Yes, there is. Build 2 interval trees which will tell you if there is a rectangle between x1 to x2 and between y1 and y2. Then, when you have the co-ordinates of the point, perform O(log n) searches in both the trees.
That'll tell you if there are possibly rectangles around the point of interest. You still need to check if there is a common rectangle given by the two trees.
I mainly focused on the Graphics aspects to create a little 2DGame. I've watched/looked at several tutorials but none of them were that pleasing. I already have a player(a square) moving and colliding with other squares on the screen. Gravity etc. Are also done.
If there are only that much objects as seen on the screen (30*20), everything works perfectly fine. But if I increase it to let's say 300*300 the program starts to run very slow since it has to check for so many objects.
I really don't get how games like Minecraft can work with ALL THOSE blocks and my program already gives up on 300*300 blocks.
I already tried to ONLY check for collisions when the objects are visible, but that leads to the program checking every single object for it's visibility leading to the same problem.
What am I doing wrong? Help appreciated.
I'll post some code on how I handle the collisions.

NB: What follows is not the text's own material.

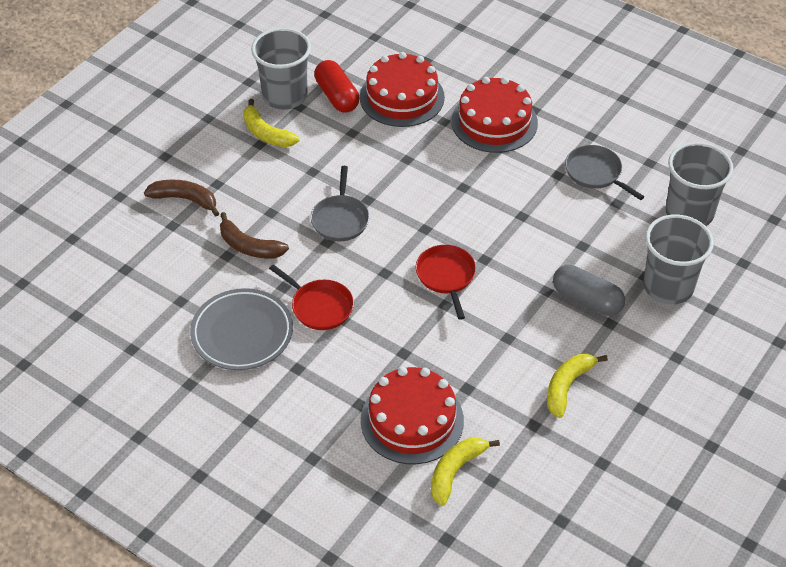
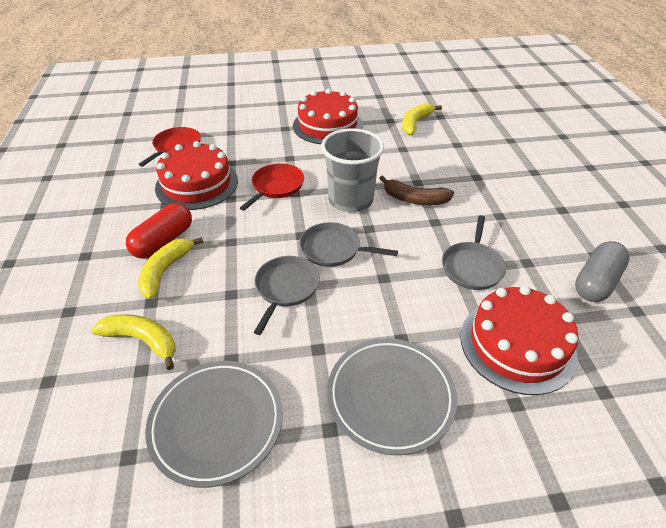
brown banana: [144,180,219,216] [220,212,289,259] = 2 -> [379,175,454,205] = 1
grey cup: [251,28,311,110] [643,214,714,304] [666,142,734,226] = 3 -> [321,128,384,212] = 1
grey pan: [311,166,369,241] [565,145,644,200] = 2 -> [254,256,320,335] [299,222,398,267] [442,215,506,290] = 3
grey plate: [190,288,293,370] = 1 -> [145,361,283,488] [327,338,457,455] = 2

player.collision(player, wall);
public void collision(Tile object1, Tile[] object2){
collisionCheckUp(object1, object2);
collisionCheckDown(object1, object2);
collisionCheckLeft(object1, object2);
collisionCheckRight(object1, object2);
}
public void collisionCheckDown(Tile object1, Tile[] object2){
for (int i = 0; i < Map.tileAmount; i++){
if(object2[i] != null && object2[i].visible)
{
if(object1.isCollidingDown(object2[i])){
object1.collisionDown = true;
return;
}
}
}
object1.collisionDown = false;
}
public void compileHullDown(){
collisionHull = new Rectangle((int)x+3, (int)y+3, width-6, height);
}
int wallCount = 0;
for (int x=0;x<Map.WIDTH;x++) {
for (int y=0;y<Map.HEIGHT;y++) {
if (Map.data[x][y] == Map.BLOCKED) {
wall[wallCount] = new Tile(x * Map.TILE_SIZE, y * Map.TILE_SIZE);
wallCount++;
}
}
}
The usual approach to optimize collision detection is to use a space partition to classify/manage your objects.
The general idea of the approach is that you build a tree representing the space and put your objects into that tree, according to their positions. When you calculate the collisions, you traverse the tree. This way, you will have to perform significantly less calculations than using the brute force approach, because you will be ignoring all objects in branches other than the one you're traversing. Minecraft and similar probably use octrees for collision (and maybe for rendering too).

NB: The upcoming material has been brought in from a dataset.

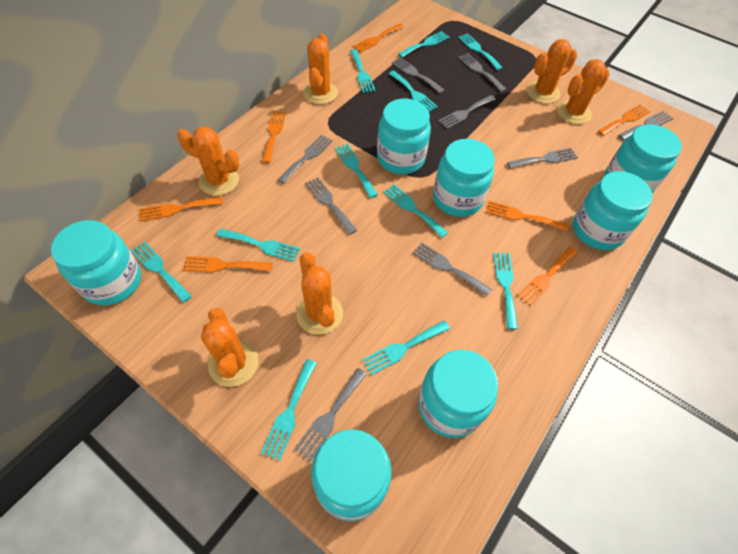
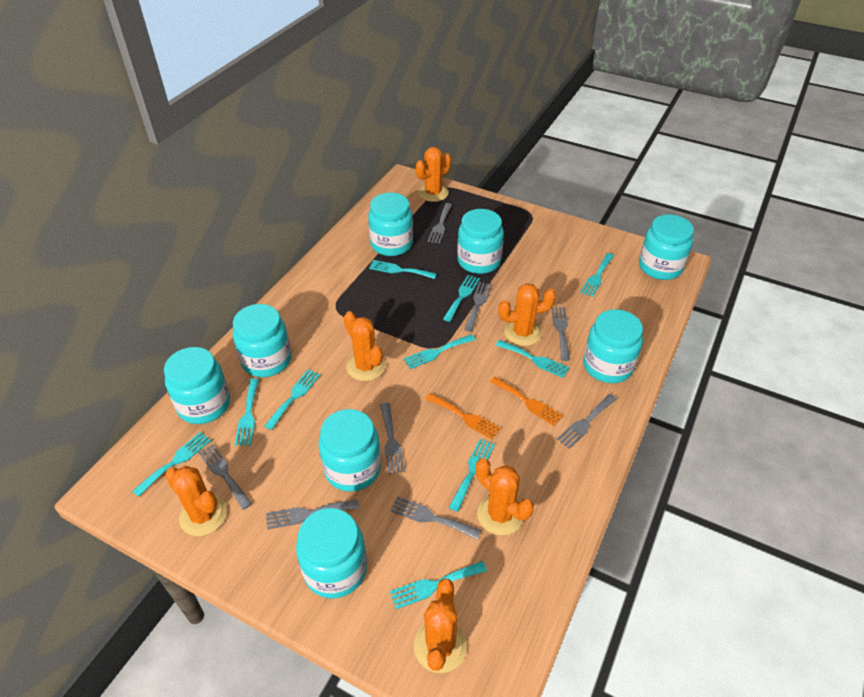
grey fork: [277,135,333,184] [294,368,367,462] [305,177,357,235] [391,58,444,93] [413,243,492,296] [439,95,496,129] [458,53,506,92] [507,148,578,169] [618,111,674,140] = 9 -> [198,444,252,510] [266,499,359,530] [380,403,405,474] [390,497,481,540] [428,203,452,244] [464,282,492,331] [551,307,570,361] [557,394,617,449] = 8
orange fork: [139,197,223,222] [183,256,272,273] [262,111,286,163] [353,24,404,53] [486,201,568,231] [517,247,577,306] [598,104,650,136] = 7 -> [425,393,501,439] [490,377,563,426] = 2
turquoise fork: [130,241,192,303] [217,228,300,262] [261,359,317,461] [335,144,378,198] [350,49,376,93] [362,321,450,375] [384,184,448,238] [389,71,438,111] [398,31,450,58] [458,33,503,70] [494,253,518,329] = 11 -> [132,432,211,497] [234,379,259,446] [264,370,320,430] [369,260,437,279] [390,561,487,609] [404,334,475,369] [443,275,480,322] [449,439,495,512] [496,340,569,378] [580,253,614,297] = 10
turquoise jar: [51,220,141,305] [311,429,391,521] [377,99,431,174] [418,350,498,438] [433,139,495,217] [573,171,653,250] [604,124,682,194] = 7 -> [164,347,230,424] [233,304,291,377] [296,508,367,598] [319,409,381,492] [368,192,413,256] [457,209,504,274] [583,309,643,383] [639,214,694,280] = 8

The most common space partition structures are BSP-Trees, kd-Trees (a special type of BSP-trees). The simpler approach would be to use a uniform space partition for the start - split your space in axis-aligned halves.
The best resource on collision that I have discovered is this book. It should clarify all your questions on the topic.

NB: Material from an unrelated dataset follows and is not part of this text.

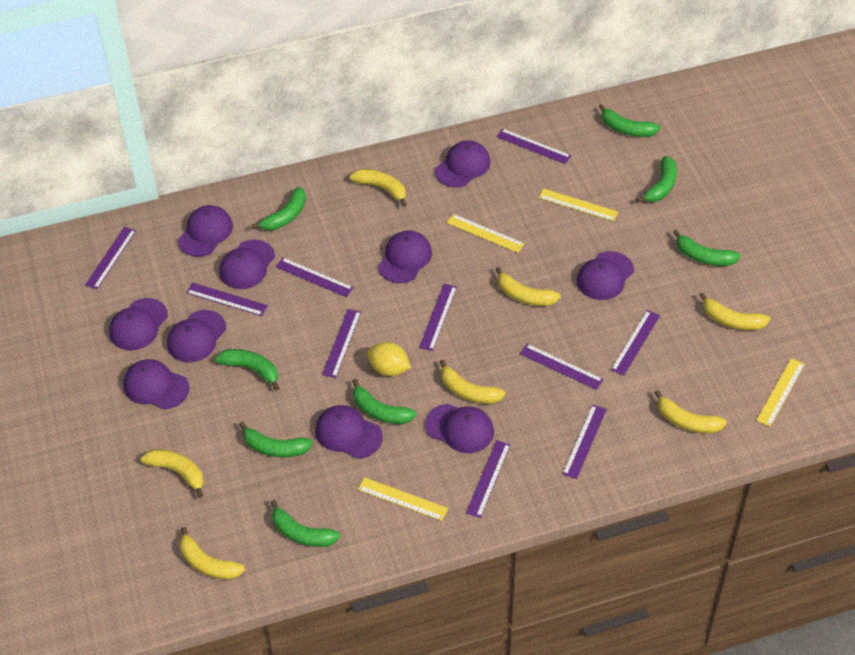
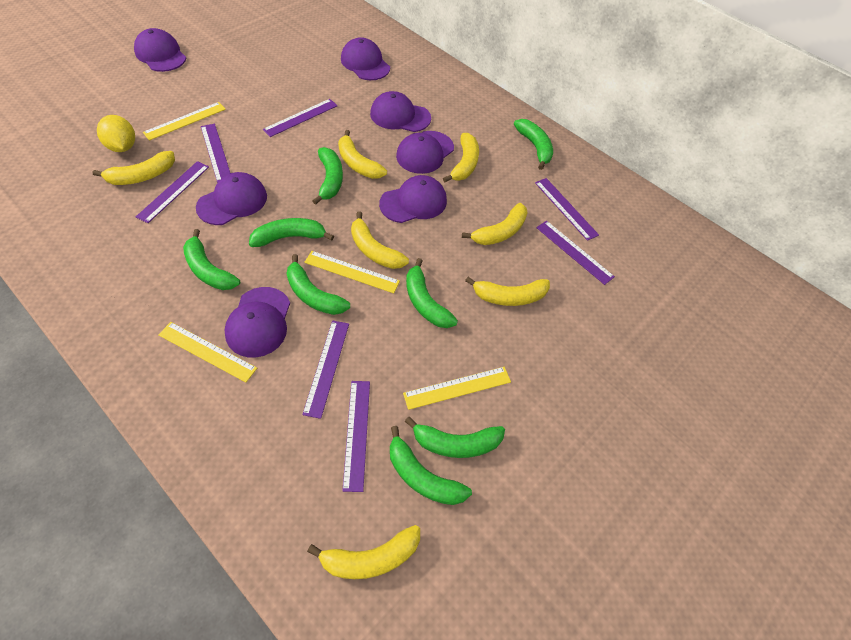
purple cap: [109,298,168,350] [123,359,190,410] [167,310,226,363] [178,205,233,257] [219,240,275,289] [315,405,383,459] [378,230,432,283] [425,404,494,453] [435,140,490,188] [577,251,634,300] = 10 -> [134,28,186,72] [196,172,267,225] [224,287,290,358] [341,37,390,80] [370,91,431,132] [379,175,447,223] [396,131,454,174] = 7
purple ruler: [85,227,136,289] [186,283,268,316] [276,258,354,297] [322,309,361,378] [419,284,457,351] [466,440,511,518] [496,128,571,164] [520,344,604,390] [562,405,607,479] [611,310,660,376] = 10 -> [136,161,209,223] [201,124,230,183] [263,99,338,137] [302,320,349,419] [342,381,370,492] [535,178,599,241] [536,220,615,285] = 7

That's if you wanted to do it right. If you want to do it quick, you could just sample the color buffer around your character, or only in the movement direction to determine if an obstacle is close.
As Kostja mentioned, it will be useful for you to partition your space. However, you will need to use QuadTrees instead of Octrees as you are only in 2D not 3D.
Here are is a nice article to get you started on QuadTrees.
You can cut your overhead by a factor of 4 by, instead of calculating collisions for up/down/left/right, calculating collisions once and using the relative positions of the two objects to find out if you hit a floor, wall, or ceiling. Another good idea is to only pay attention to the objects that are nearby - maybe once every 0.25 seconds make a list of all objects that are probably close enough to collide with in the next 0.25 seconds?